→ **EXERCISE**
Exclude every picture. Output verbatim the lines from the one containing "pink bottle [149,424,175,506]" to the end of the data.

→ **EXTRACTED INFORMATION**
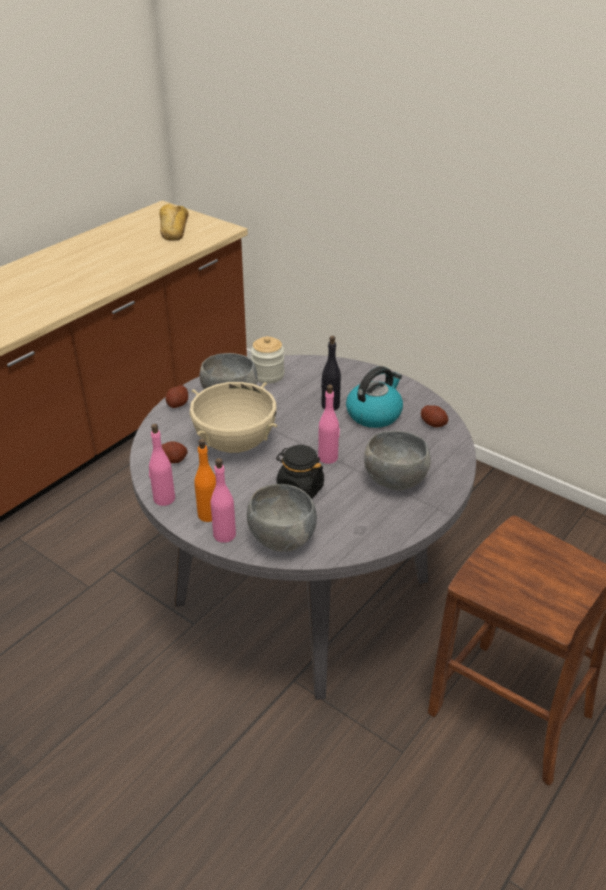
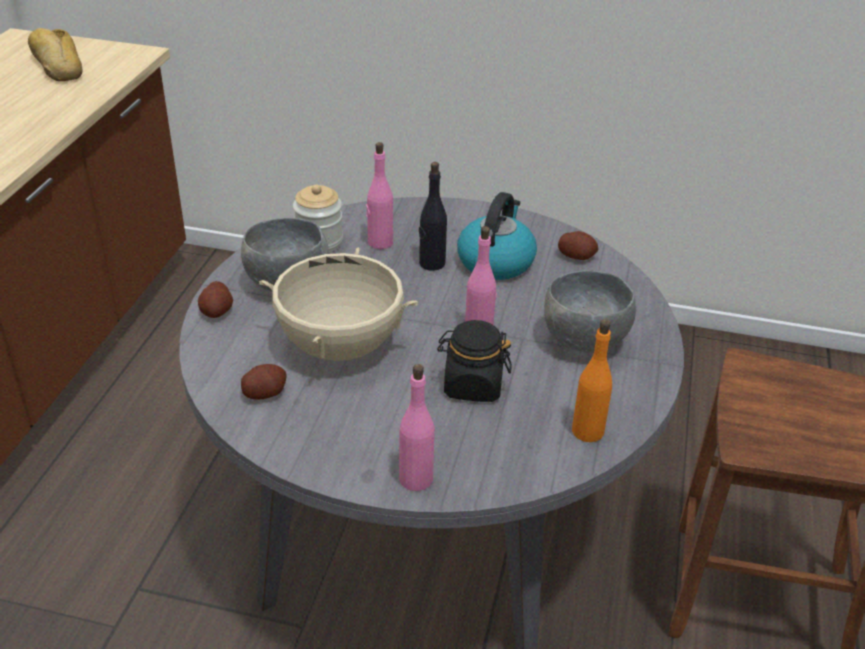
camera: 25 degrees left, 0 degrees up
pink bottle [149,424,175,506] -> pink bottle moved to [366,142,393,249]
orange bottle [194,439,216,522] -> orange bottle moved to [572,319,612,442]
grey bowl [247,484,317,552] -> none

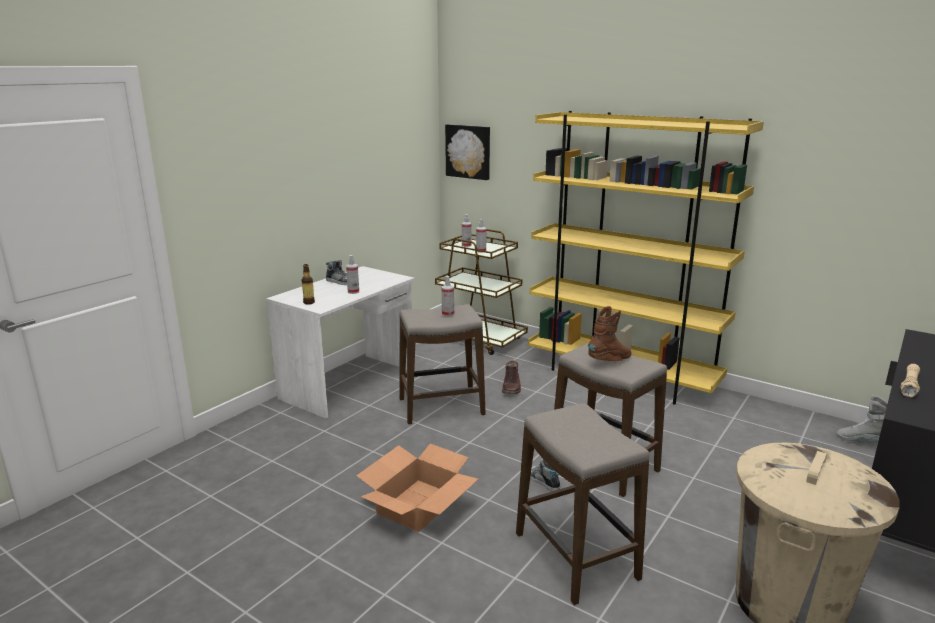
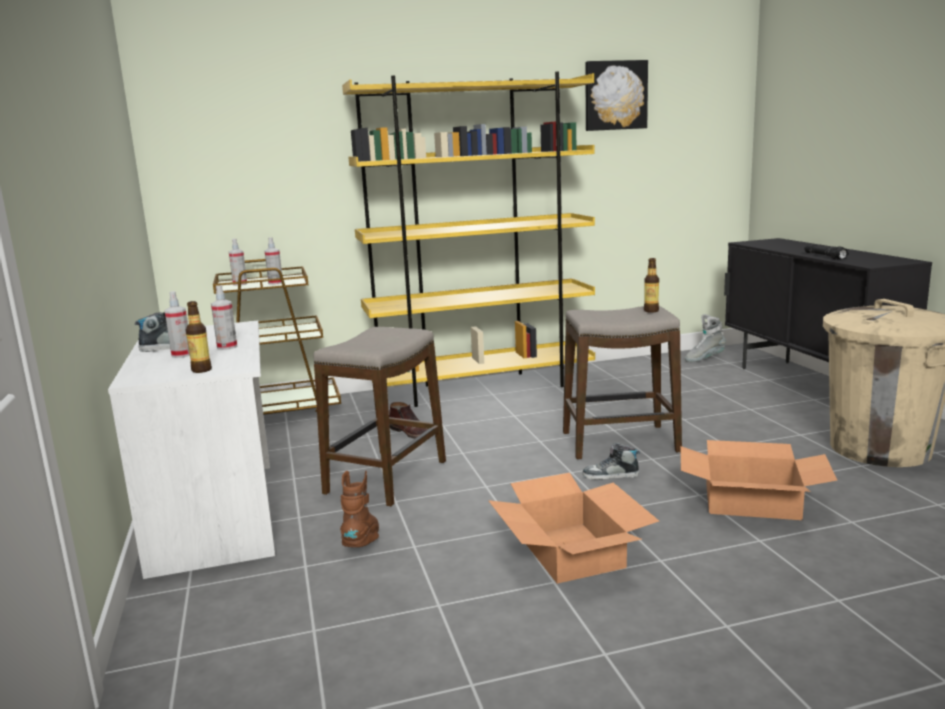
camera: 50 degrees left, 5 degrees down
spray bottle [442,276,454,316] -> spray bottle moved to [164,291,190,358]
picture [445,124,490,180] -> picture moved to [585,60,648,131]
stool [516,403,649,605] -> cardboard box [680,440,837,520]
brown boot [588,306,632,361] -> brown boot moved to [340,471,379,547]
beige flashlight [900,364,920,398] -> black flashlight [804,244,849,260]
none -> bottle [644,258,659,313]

→ **TASK RESPONSE**
pink bottle [149,424,175,506] -> pink bottle moved to [366,142,393,249]
orange bottle [194,439,216,522] -> orange bottle moved to [572,319,612,442]
grey bowl [247,484,317,552] -> none

camera: 50 degrees left, 5 degrees down
spray bottle [442,276,454,316] -> spray bottle moved to [164,291,190,358]
picture [445,124,490,180] -> picture moved to [585,60,648,131]
stool [516,403,649,605] -> cardboard box [680,440,837,520]
brown boot [588,306,632,361] -> brown boot moved to [340,471,379,547]
beige flashlight [900,364,920,398] -> black flashlight [804,244,849,260]
none -> bottle [644,258,659,313]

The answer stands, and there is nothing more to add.